With social media gaining a strong foothold in the day-to-day lives of ordinary people, the private sector and other research groups have toyed around with the idea of using social media as a device for predictive analytics. While the 2008 U.S. Presidential race witnessed Barack Obama’s campaign embrace the power of sites such as Facebook and YouTube, it was only in the recently concluded Congressional elections where the body of research received the attention it needed.
According to Facebook’s own team of political analysts, the fans of political candidates on the site have accurately predicted over 70% of the election’s most observed races with just their “likes” alone. In a study that involved 98 key races for Congress, Facebook found that 74% of candidates who have the most fans on the site won their respective House seats. In addition, the social network’s results also showed that 82% of the Senatorial candidates with more Facebook fans won their races.
However, that’s not to say that the “predictions” of Facebook’s campaign fans are right on the money all the time. One of the Democratic Party’s most significant losses, incumbent Congressman Alay Grayson of Florida, had more than 30,000 fans on Facebook. But he still lost the seat to Republican challenger Daniel Webster, who only had a following of 4600 people on the site.

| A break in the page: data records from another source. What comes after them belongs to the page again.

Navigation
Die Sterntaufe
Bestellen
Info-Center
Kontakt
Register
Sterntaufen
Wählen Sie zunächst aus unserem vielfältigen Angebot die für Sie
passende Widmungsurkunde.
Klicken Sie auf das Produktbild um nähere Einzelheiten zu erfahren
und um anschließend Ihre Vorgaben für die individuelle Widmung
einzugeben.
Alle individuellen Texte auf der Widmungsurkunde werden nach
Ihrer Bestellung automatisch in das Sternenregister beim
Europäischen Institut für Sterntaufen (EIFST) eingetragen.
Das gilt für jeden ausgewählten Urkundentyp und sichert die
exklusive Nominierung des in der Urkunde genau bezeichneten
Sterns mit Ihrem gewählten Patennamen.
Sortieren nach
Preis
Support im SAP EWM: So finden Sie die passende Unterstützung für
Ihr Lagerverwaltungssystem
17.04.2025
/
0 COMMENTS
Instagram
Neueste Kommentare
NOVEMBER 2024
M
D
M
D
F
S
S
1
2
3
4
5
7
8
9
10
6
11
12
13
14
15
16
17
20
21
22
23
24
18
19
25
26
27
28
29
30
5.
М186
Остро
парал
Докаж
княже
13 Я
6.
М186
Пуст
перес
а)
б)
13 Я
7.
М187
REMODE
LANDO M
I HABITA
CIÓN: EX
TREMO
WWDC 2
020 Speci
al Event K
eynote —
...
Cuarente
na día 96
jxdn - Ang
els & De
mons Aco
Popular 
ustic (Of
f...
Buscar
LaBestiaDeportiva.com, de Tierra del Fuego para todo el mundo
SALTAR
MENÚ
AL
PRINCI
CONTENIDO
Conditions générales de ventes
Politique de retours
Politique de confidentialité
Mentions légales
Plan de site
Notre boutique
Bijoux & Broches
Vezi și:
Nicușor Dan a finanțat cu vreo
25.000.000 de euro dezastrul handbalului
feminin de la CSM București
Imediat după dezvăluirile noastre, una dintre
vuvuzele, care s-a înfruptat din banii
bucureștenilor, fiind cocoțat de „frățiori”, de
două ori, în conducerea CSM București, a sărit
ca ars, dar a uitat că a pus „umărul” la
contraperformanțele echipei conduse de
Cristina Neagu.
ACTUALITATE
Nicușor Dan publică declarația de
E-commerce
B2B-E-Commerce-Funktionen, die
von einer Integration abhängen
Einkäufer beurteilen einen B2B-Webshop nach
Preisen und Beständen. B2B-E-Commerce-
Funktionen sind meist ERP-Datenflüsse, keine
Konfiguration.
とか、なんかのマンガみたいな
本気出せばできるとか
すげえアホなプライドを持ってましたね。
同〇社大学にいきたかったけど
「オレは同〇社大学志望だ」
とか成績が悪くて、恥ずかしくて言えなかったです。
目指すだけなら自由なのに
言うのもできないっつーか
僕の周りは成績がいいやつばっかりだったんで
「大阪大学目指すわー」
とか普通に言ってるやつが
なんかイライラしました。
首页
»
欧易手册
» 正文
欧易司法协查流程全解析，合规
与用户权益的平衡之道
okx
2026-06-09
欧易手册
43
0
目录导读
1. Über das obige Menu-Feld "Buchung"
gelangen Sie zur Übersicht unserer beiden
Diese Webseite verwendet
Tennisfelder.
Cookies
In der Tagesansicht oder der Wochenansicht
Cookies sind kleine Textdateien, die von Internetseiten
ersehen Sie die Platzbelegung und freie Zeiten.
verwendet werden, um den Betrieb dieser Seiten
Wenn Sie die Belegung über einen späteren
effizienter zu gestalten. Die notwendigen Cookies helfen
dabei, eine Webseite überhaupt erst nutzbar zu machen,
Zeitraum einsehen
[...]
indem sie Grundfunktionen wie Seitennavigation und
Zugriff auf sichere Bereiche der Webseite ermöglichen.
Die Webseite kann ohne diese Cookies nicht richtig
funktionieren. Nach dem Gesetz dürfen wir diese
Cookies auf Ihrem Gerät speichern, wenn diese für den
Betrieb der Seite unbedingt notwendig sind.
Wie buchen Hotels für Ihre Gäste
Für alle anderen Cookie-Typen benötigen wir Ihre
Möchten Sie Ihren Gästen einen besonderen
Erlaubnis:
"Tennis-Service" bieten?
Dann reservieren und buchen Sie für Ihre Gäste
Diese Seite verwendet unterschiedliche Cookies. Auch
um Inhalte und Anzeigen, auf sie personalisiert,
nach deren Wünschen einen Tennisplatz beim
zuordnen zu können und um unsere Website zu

Nevertheless, these misses have not discouraged social media researchers from studying how to make use of the piles of data gleaned by from social networks. Analysts Sitaram Asur and Bernardo Huberman of HP Labs even went so far as to use Tweets from Twitter to predict the success of movies. While their tests were only applied to big Hollywood films, the results were still significant—so significant in fact, that it just might put the Hollywood Stock Exchange out of business.
Enform believes that with the way things are going, it’s just a matter of time before social media really changes the landscape of market research.